Your task
Find the lines below holding the word "common" and copy each of them.

** Data records follows **

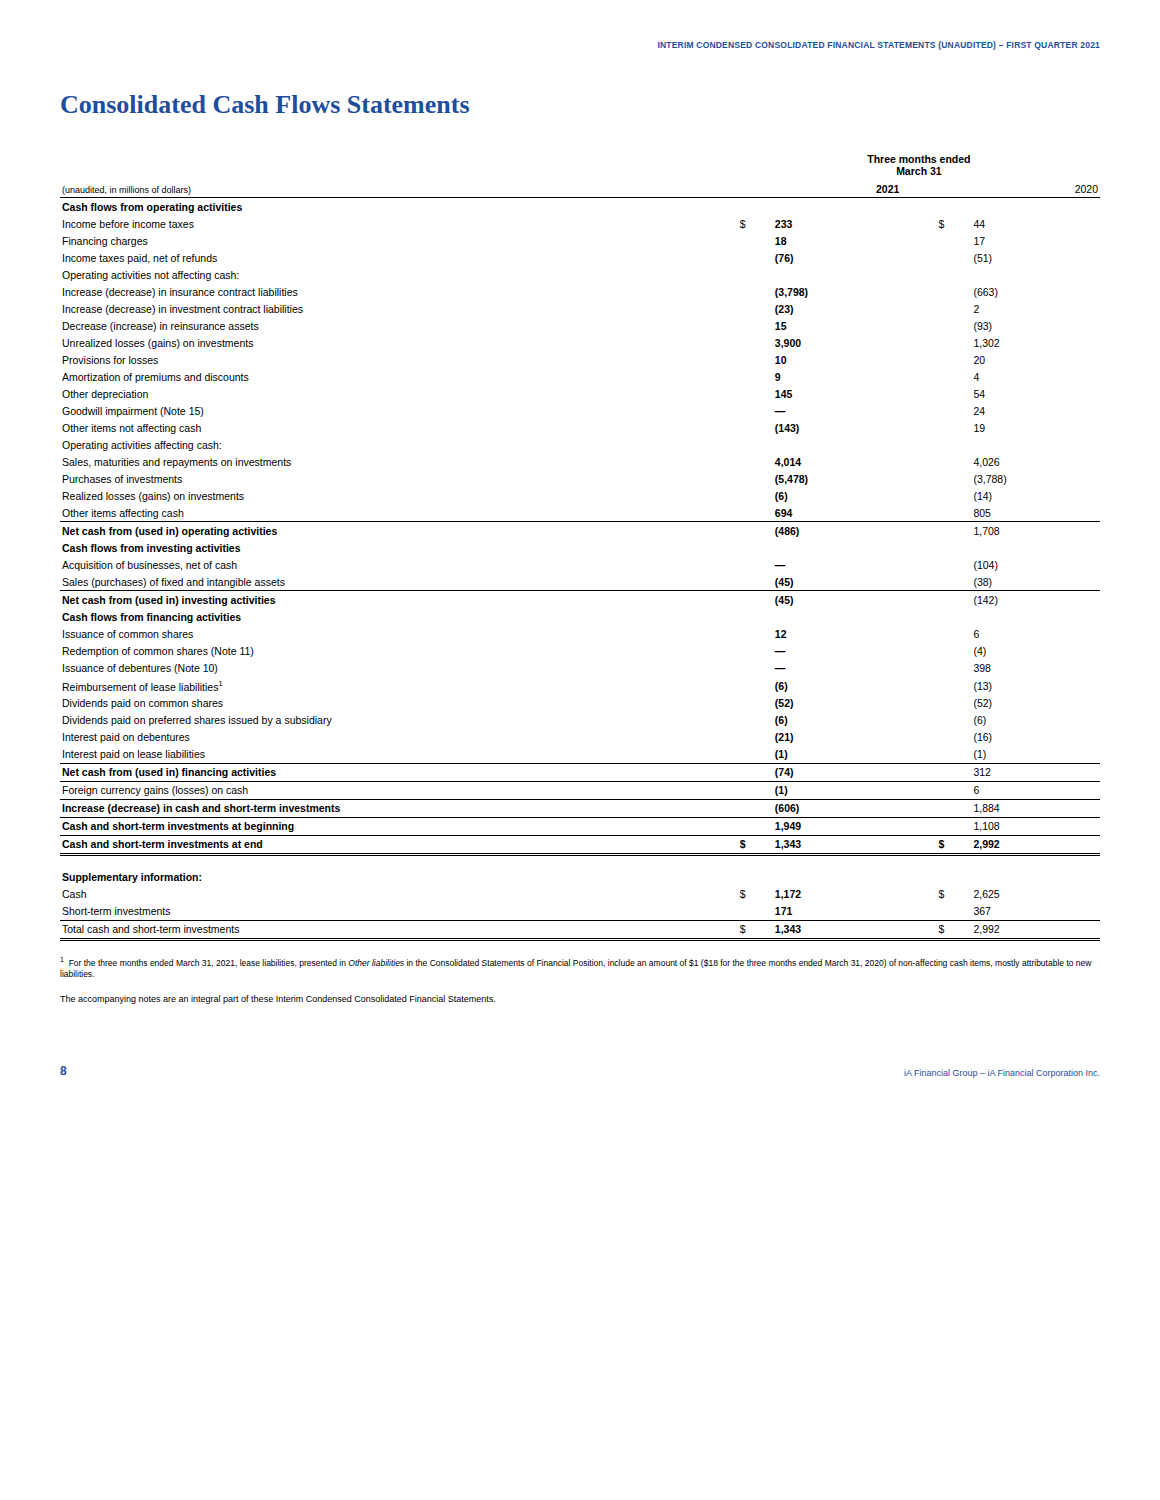INTERIM CONDENSED CONSOLIDATED FINANCIAL STATEMENTS (UNAUDITED) – FIRST QUARTER 2021
Consolidated Cash Flows Statements
| | Three months ended March 31 |
| (unaudited, in millions of dollars) | 2021 | | 2020 |
| Cash flows from operating activities | | | | | |
| Income before income taxes | $ | 233 | | $ | 44 |
| Financing charges | | 18 | | | 17 |
| Income taxes paid, net of refunds | | (76) | | | (51) |
| Operating activities not affecting cash: | | | | | |
| Increase (decrease) in insurance contract liabilities | | (3,798) | | | (663) |
| Increase (decrease) in investment contract liabilities | | (23) | | | 2 |
| Decrease (increase) in reinsurance assets | | 15 | | | (93) |
| Unrealized losses (gains) on investments | | 3,900 | | | 1,302 |
| Provisions for losses | | 10 | | | 20 |
| Amortization of premiums and discounts | | 9 | | | 4 |
| Other depreciation | | 145 | | | 54 |
| Goodwill impairment (Note 15) | | — | | | 24 |
| Other items not affecting cash | | (143) | | | 19 |
| Operating activities affecting cash: | | | | | |
| Sales, maturities and repayments on investments | | 4,014 | | | 4,026 |
| Purchases of investments | | (5,478) | | | (3,788) |
| Realized losses (gains) on investments | | (6) | | | (14) |
| Other items affecting cash | | 694 | | | 805 |
| Net cash from (used in) operating activities | | (486) | | | 1,708 |
| Cash flows from investing activities | | | | | |
| Acquisition of businesses, net of cash | | — | | | (104) |
| Sales (purchases) of fixed and intangible assets | | (45) | | | (38) |
| Net cash from (used in) investing activities | | (45) | | | (142) |
| Cash flows from financing activities | | | | | |
| Issuance of common shares | | 12 | | | 6 |
| Redemption of common shares (Note 11) | | — | | | (4) |
| Issuance of debentures (Note 10) | | — | | | 398 |
| Reimbursement of lease liabilities 1 | | (6) | | | (13) |
| Dividends paid on common shares | | (52) | | | (52) |
| Dividends paid on preferred shares issued by a subsidiary | | (6) | | | (6) |
| Interest paid on debentures | | (21) | | | (16) |
| Interest paid on lease liabilities | | (1) | | | (1) |
| Net cash from (used in) financing activities | | (74) | | | 312 |
| Foreign currency gains (losses) on cash | | (1) | | | 6 |
| Increase (decrease) in cash and short-term investments | | (606) | | | 1,884 |
| Cash and short-term investments at beginning | | 1,949 | | | 1,108 |
| Cash and short-term investments at end | $ | 1,343 | | $ | 2,992 |
| Supplementary information: | | | | | |
| Cash | $ | 1,172 | | $ | 2,625 |
| Short-term investments | | 171 | | | 367 |
| Total cash and short-term investments | $ | 1,343 | | $ | 2,992 |
1 For the three months ended March 31, 2021, lease liabilities, presented in Other liabilities in the Consolidated Statements of Financial Position, include an amount of $1 ($18 for the three months ended March 31, 2020) of non-affecting cash items, mostly attributable to new liabilities.
The accompanying notes are an integral part of these Interim Condensed Consolidated Financial Statements.
8
iA Financial Group – iA Financial Corporation Inc.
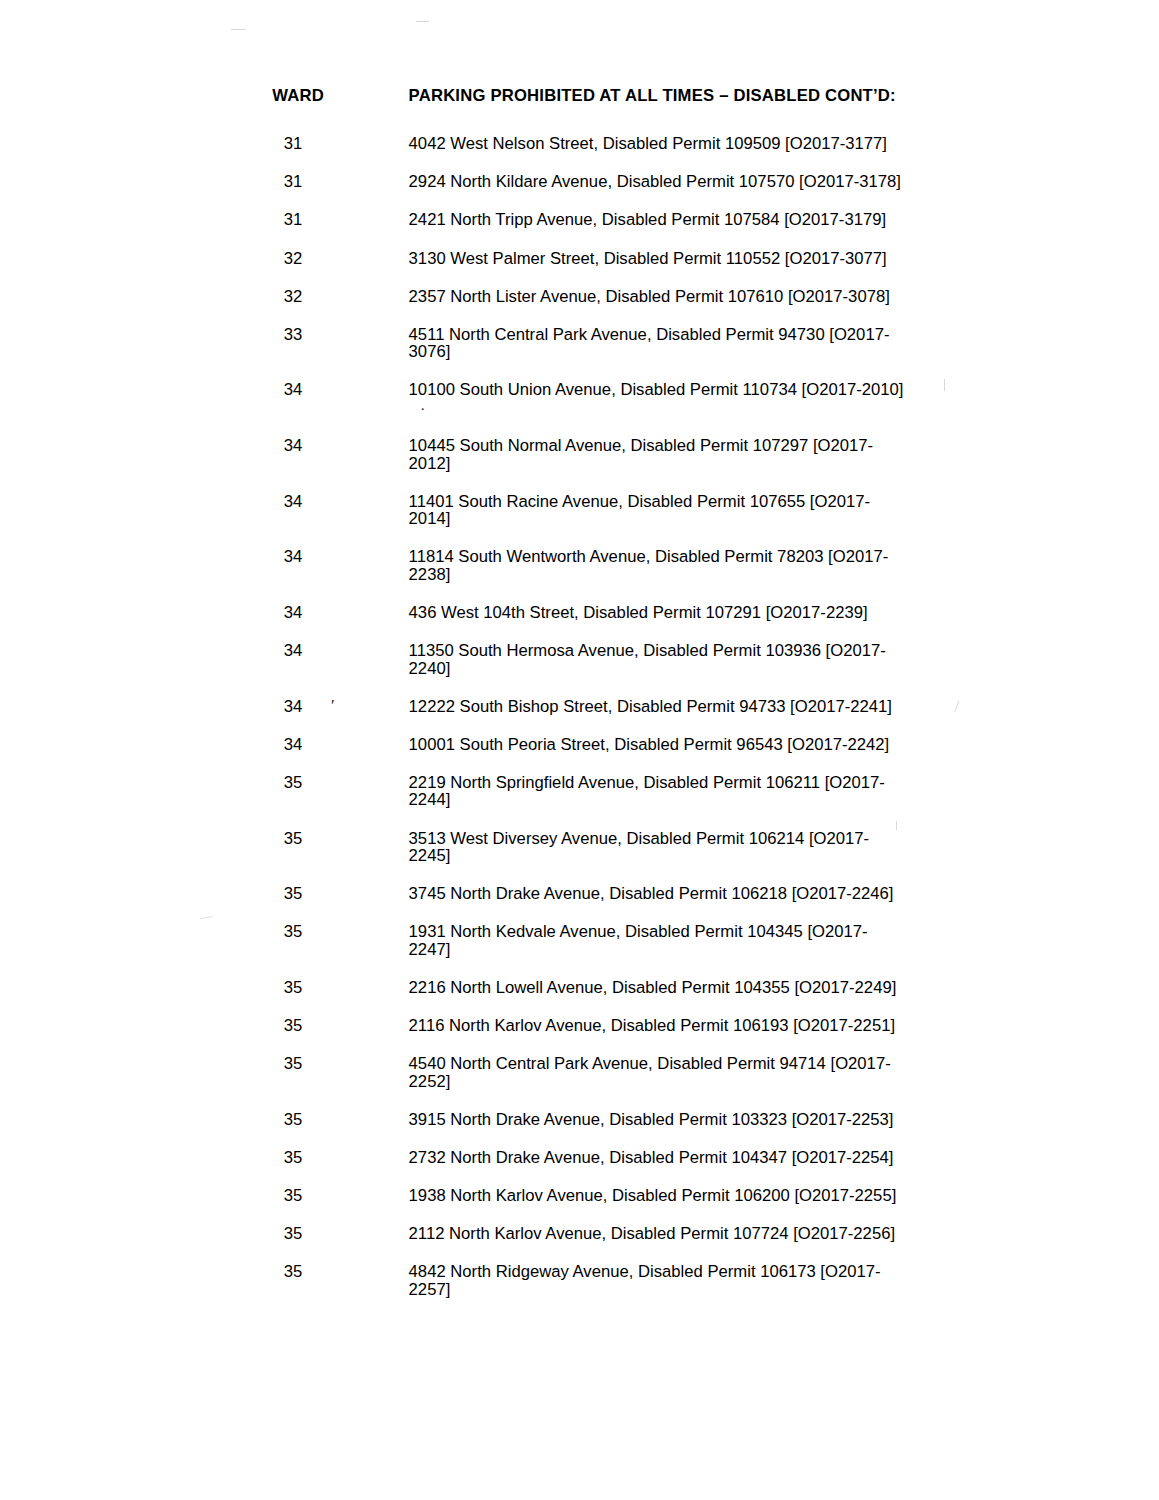| WARD | PARKING PROHIBITED AT ALL TIMES – DISABLED CONT’D: |
| --- | --- |
| 31 | 4042 West Nelson Street, Disabled Permit 109509 [O2017-3177] |
| 31 | 2924 North Kildare Avenue, Disabled Permit 107570 [O2017-3178] |
| 31 | 2421 North Tripp Avenue, Disabled Permit 107584 [O2017-3179] |
| 32 | 3130 West Palmer Street, Disabled Permit 110552 [O2017-3077] |
| 32 | 2357 North Lister Avenue, Disabled Permit 107610 [O2017-3078] |
| 33 | 4511 North Central Park Avenue, Disabled Permit 94730 [O2017-3076] |
| 34 | 10100 South Union Avenue, Disabled Permit 110734 [O2017-2010] · |
| 34 | 10445 South Normal Avenue, Disabled Permit 107297 [O2017-2012] |
| 34 | 11401 South Racine Avenue, Disabled Permit 107655 [O2017-2014] |
| 34 | 11814 South Wentworth Avenue, Disabled Permit 78203 [O2017-2238] |
| 34 | 436 West 104th Street, Disabled Permit 107291 [O2017-2239] |
| 34 | 11350 South Hermosa Avenue, Disabled Permit 103936 [O2017-2240] |
| 34 ′ | 12222 South Bishop Street, Disabled Permit 94733 [O2017-2241] |
| 34 | 10001 South Peoria Street, Disabled Permit 96543 [O2017-2242] |
| 35 | 2219 North Springfield Avenue, Disabled Permit 106211 [O2017-2244] |
| 35 | 3513 West Diversey Avenue, Disabled Permit 106214 [O2017-2245] |
| 35 | 3745 North Drake Avenue, Disabled Permit 106218 [O2017-2246] |
| 35 | 1931 North Kedvale Avenue, Disabled Permit 104345 [O2017-2247] |
| 35 | 2216 North Lowell Avenue, Disabled Permit 104355 [O2017-2249] |
| 35 | 2116 North Karlov Avenue, Disabled Permit 106193 [O2017-2251] |
| 35 | 4540 North Central Park Avenue, Disabled Permit 94714 [O2017-2252] |
| 35 | 3915 North Drake Avenue, Disabled Permit 103323 [O2017-2253] |
| 35 | 2732 North Drake Avenue, Disabled Permit 104347 [O2017-2254] |
| 35 | 1938 North Karlov Avenue, Disabled Permit 106200 [O2017-2255] |
| 35 | 2112 North Karlov Avenue, Disabled Permit 107724 [O2017-2256] |
| 35 | 4842 North Ridgeway Avenue, Disabled Permit 106173 [O2017-2257] |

** End of Data records **

Written answer
| Issuance of common shares | | 12 | | | 6 |
| Redemption of common shares (Note 11) | | — | | | (4) |
| Dividends paid on common shares | | (52) | | | (52) |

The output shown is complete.